Britain was mighty, now it’s broken
We believe God created the world and gave us laws to live by. God’s Commandments can never be repealed but nations and individuals try to rebel against them.
Nations are judged in this world by means of the natural and social calamities that come upon them. Sodom and Gomorrah were destroyed for their wickedness, which included the sin of sodomy. Patriots sing that God made Britain a ‘Land of Hope and Glory’. Today, even David Cameron describes Britain as ‘Broken’.
Jesus said ‘Love the Lord your God and love your neighbour as yourself.’ Because of that love Christians have a duty to speak out about right and wrong in our nation.
God will always forgive us when we turn round and admit we have done wrong. Even in a society like ours, each one of us can find in Jesus salvation, healing and forgiveness for every bad thing we ever did.
When Jesus died on the cross he took on himself all the sins of all those who would believe in him and by rising from the dead he gave those believers a new life.
‘Ye shall be free indeed’
After his resurrection, Jesus ascended into heaven, and now has the right to rule over all the kingdoms of the world. Not only is Jesus King, but he is also the righteous judge. One day He will return in judgment, to justify His believers and condemn the wicked.
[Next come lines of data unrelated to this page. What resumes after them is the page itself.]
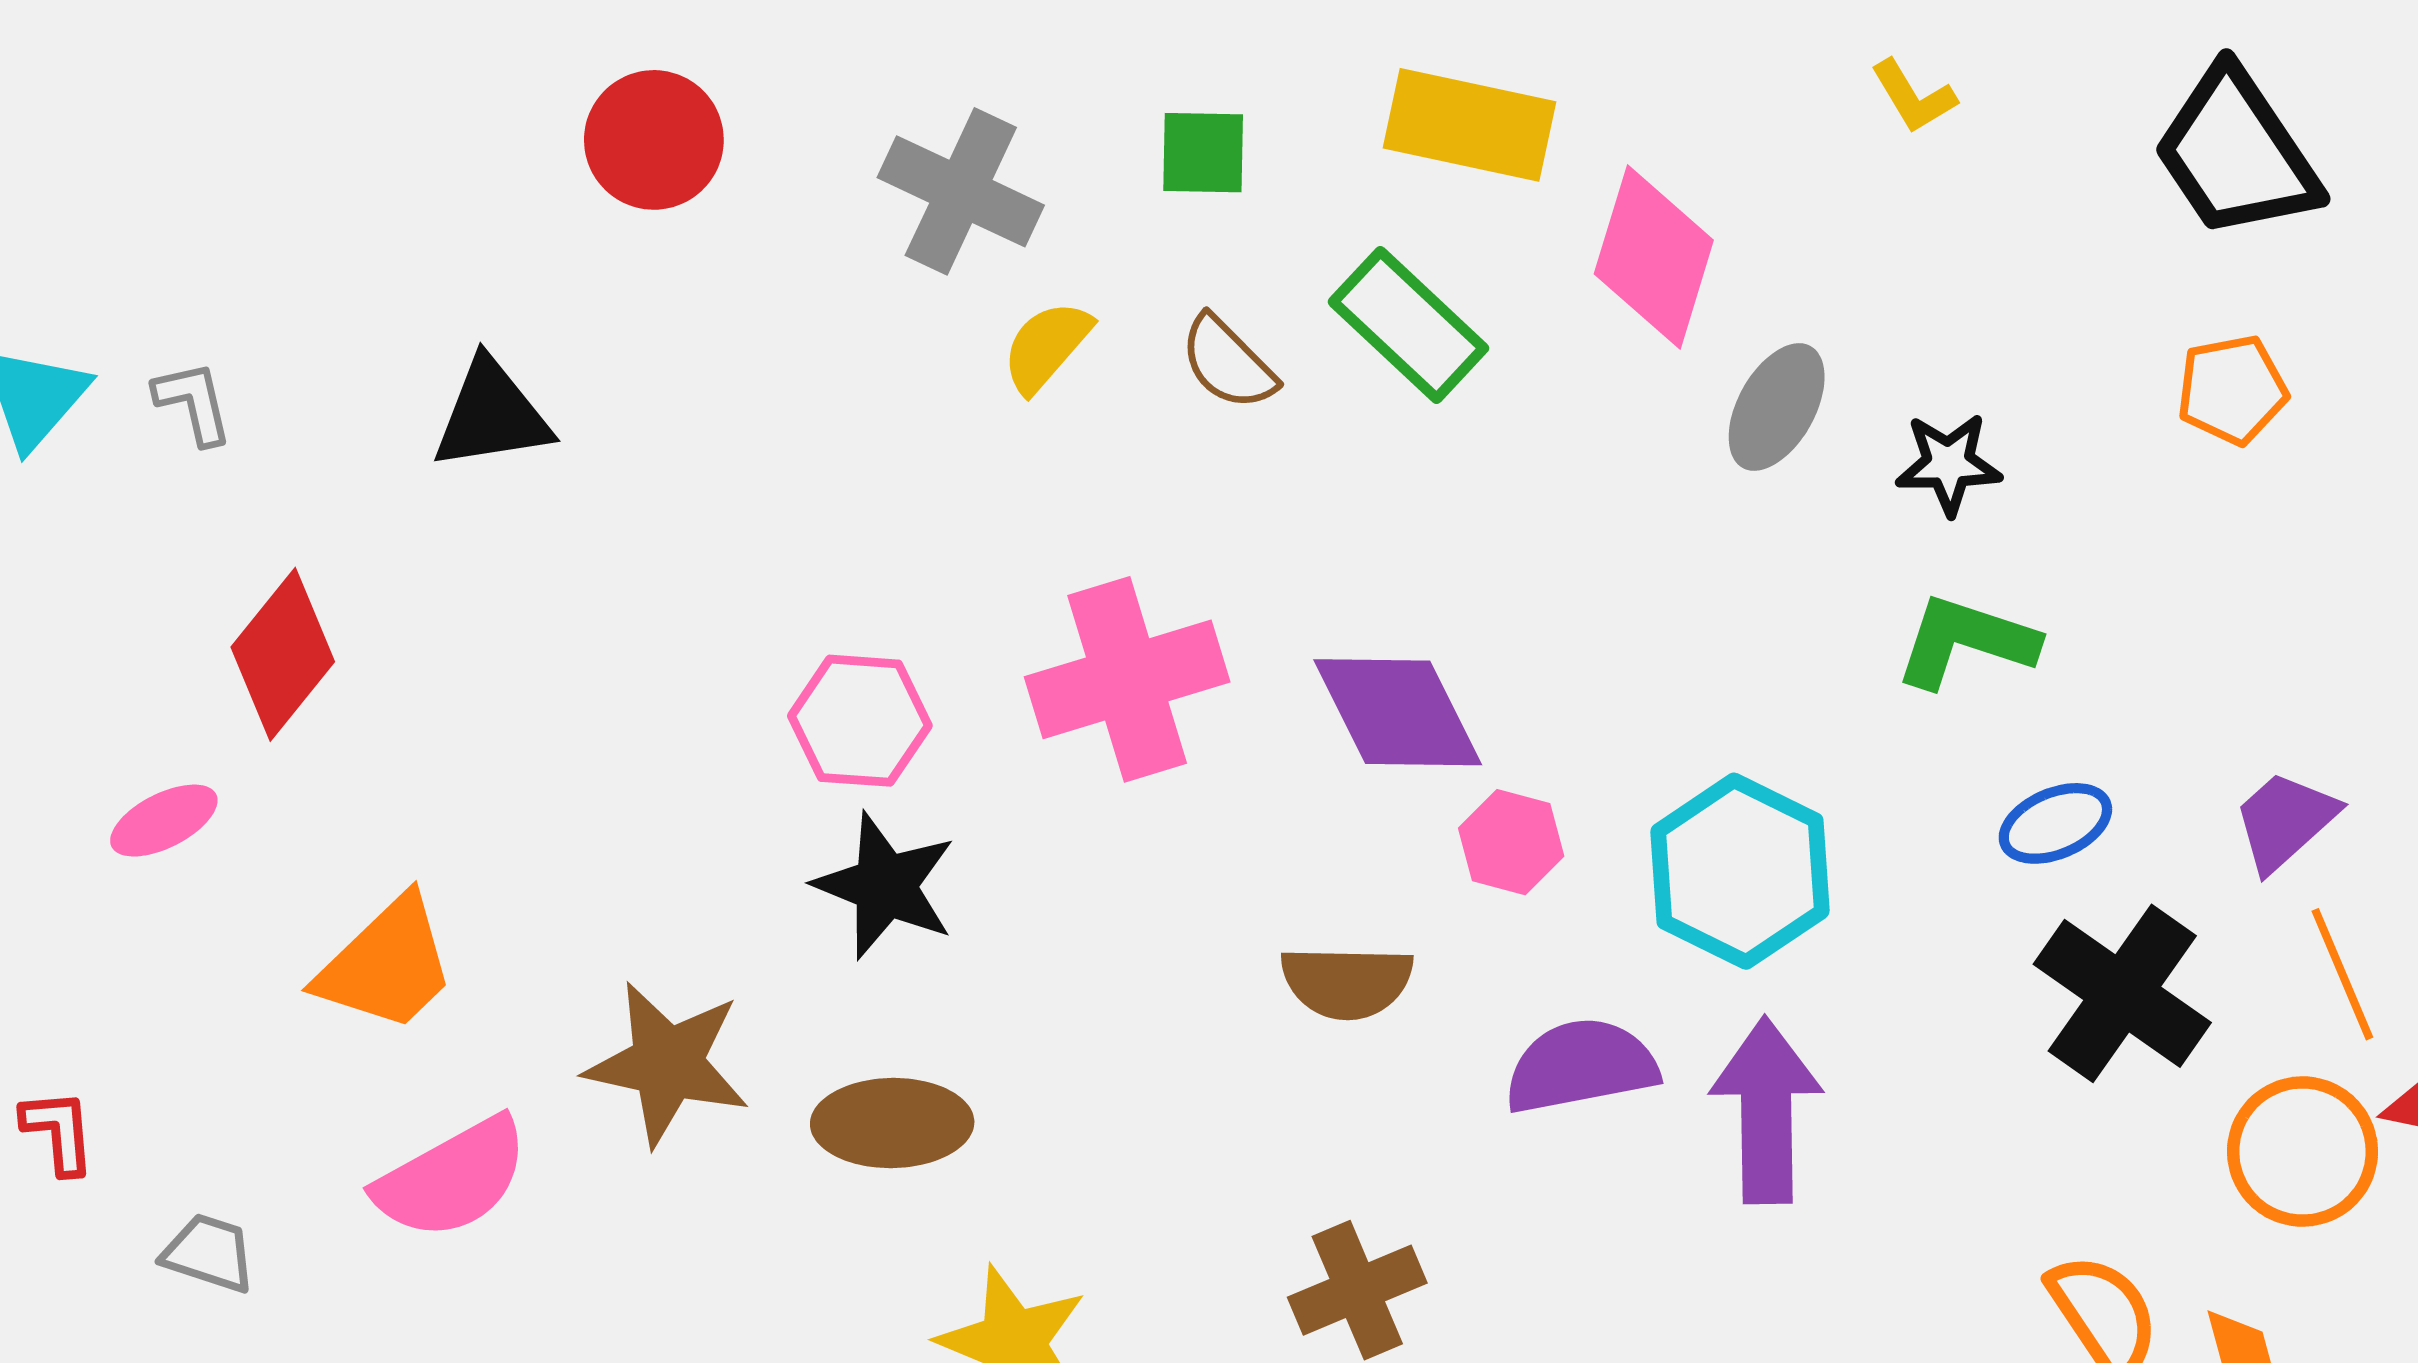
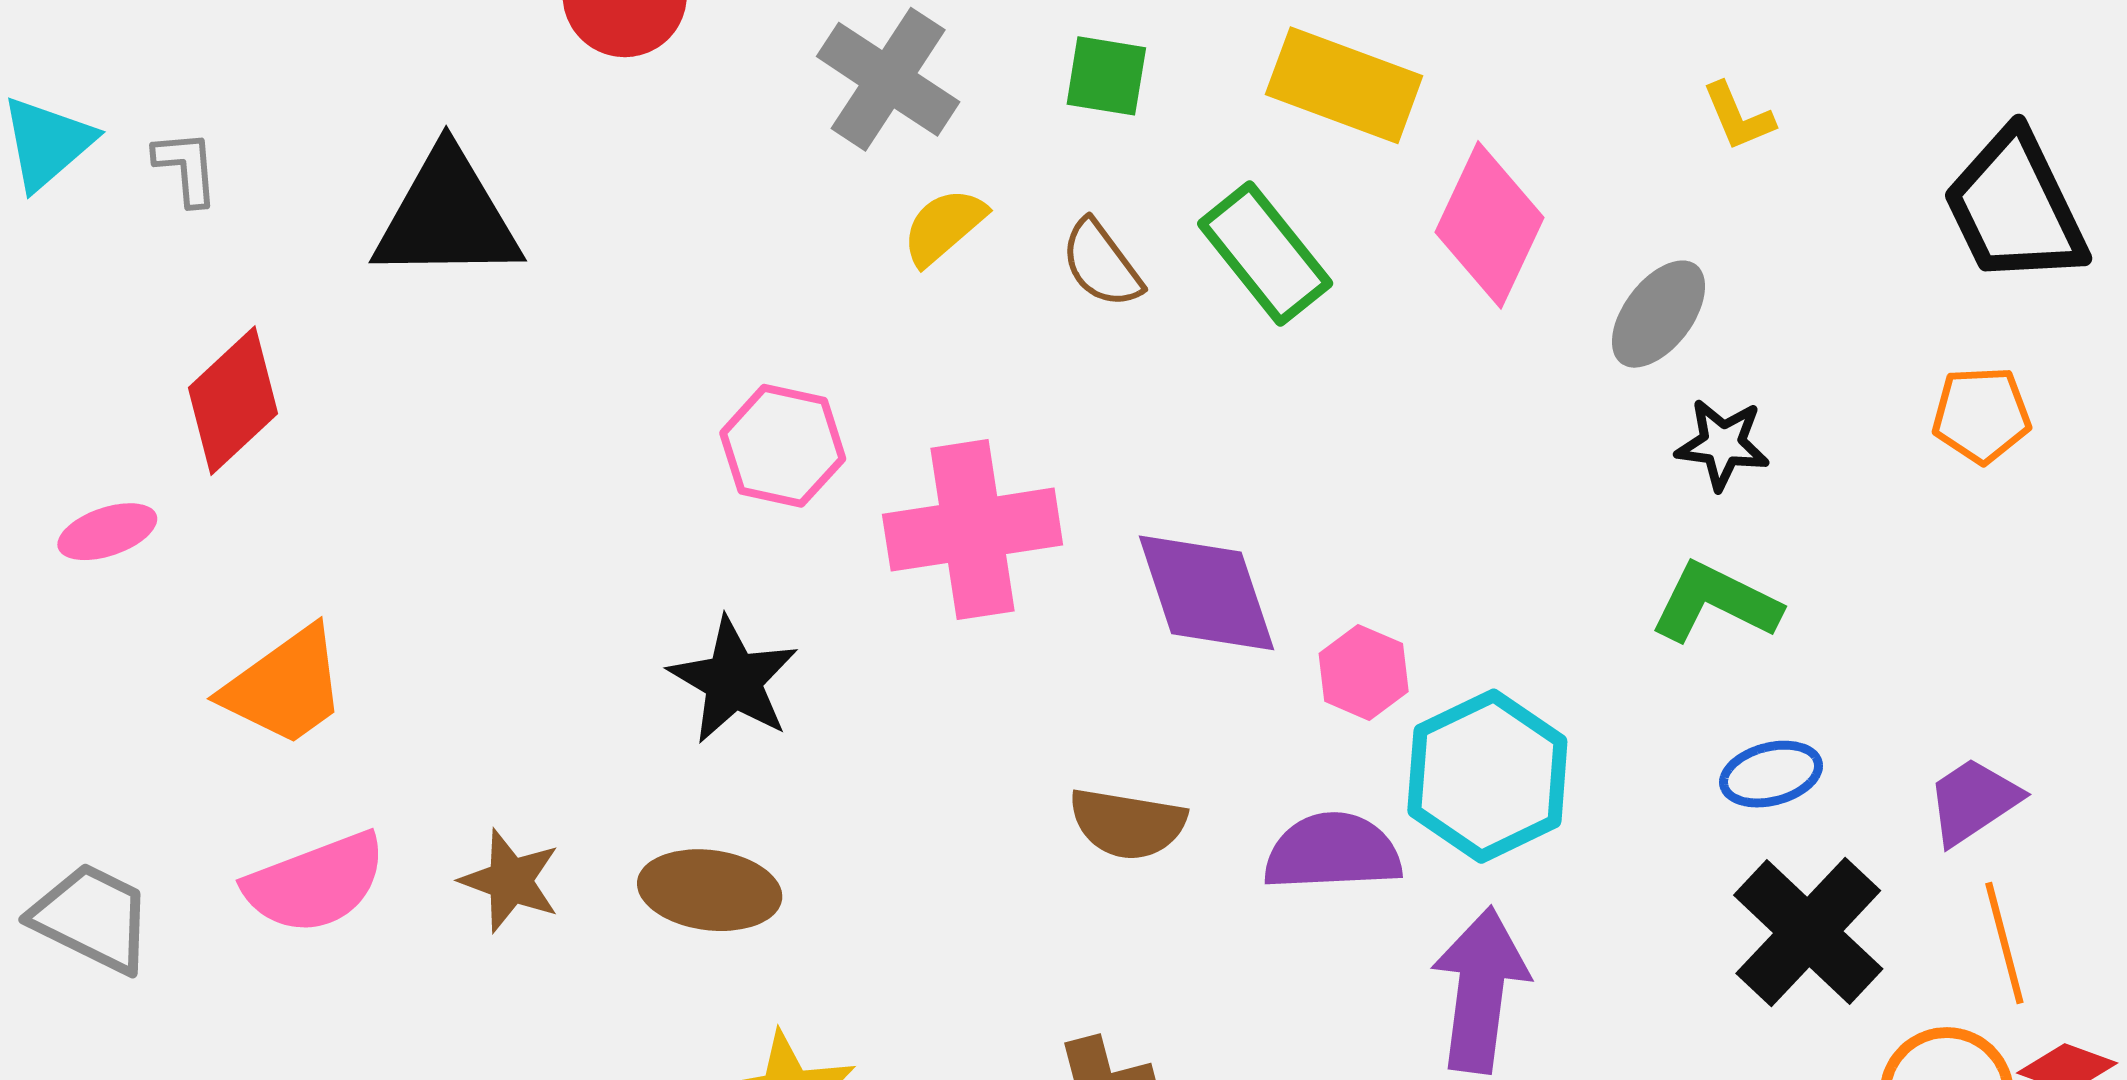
gray ellipse: (1777, 407) -> (1659, 314), moved
black triangle: (492, 415) -> (447, 216), size x1.4
pink hexagon: (860, 721) -> (783, 446), moved
pink hexagon: (1511, 842) -> (1364, 672), moved
brown star: (667, 1064) -> (510, 881), moved, size x0.7
purple semicircle: (1581, 1066) -> (1333, 852), moved
gray trapezoid: (209, 1253) -> (92, 918), size x1.5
How will the bosses of Tesco stand in that day? And how will you stand before Almighty God?
‘The way, the truth and the life’
Only Jesus Christ is the way to heaven. He said: ‘I am the way, the truth and the life: no man cometh unto the Father, but by me.’ He also said: ‘For God so loved the world, that He gave his only begotten Son, that whosoever believeth in Him should not perish, but have everlasting life’ and ‘Him that cometh to me I will in no wise cast out.’ Those promises still stand today.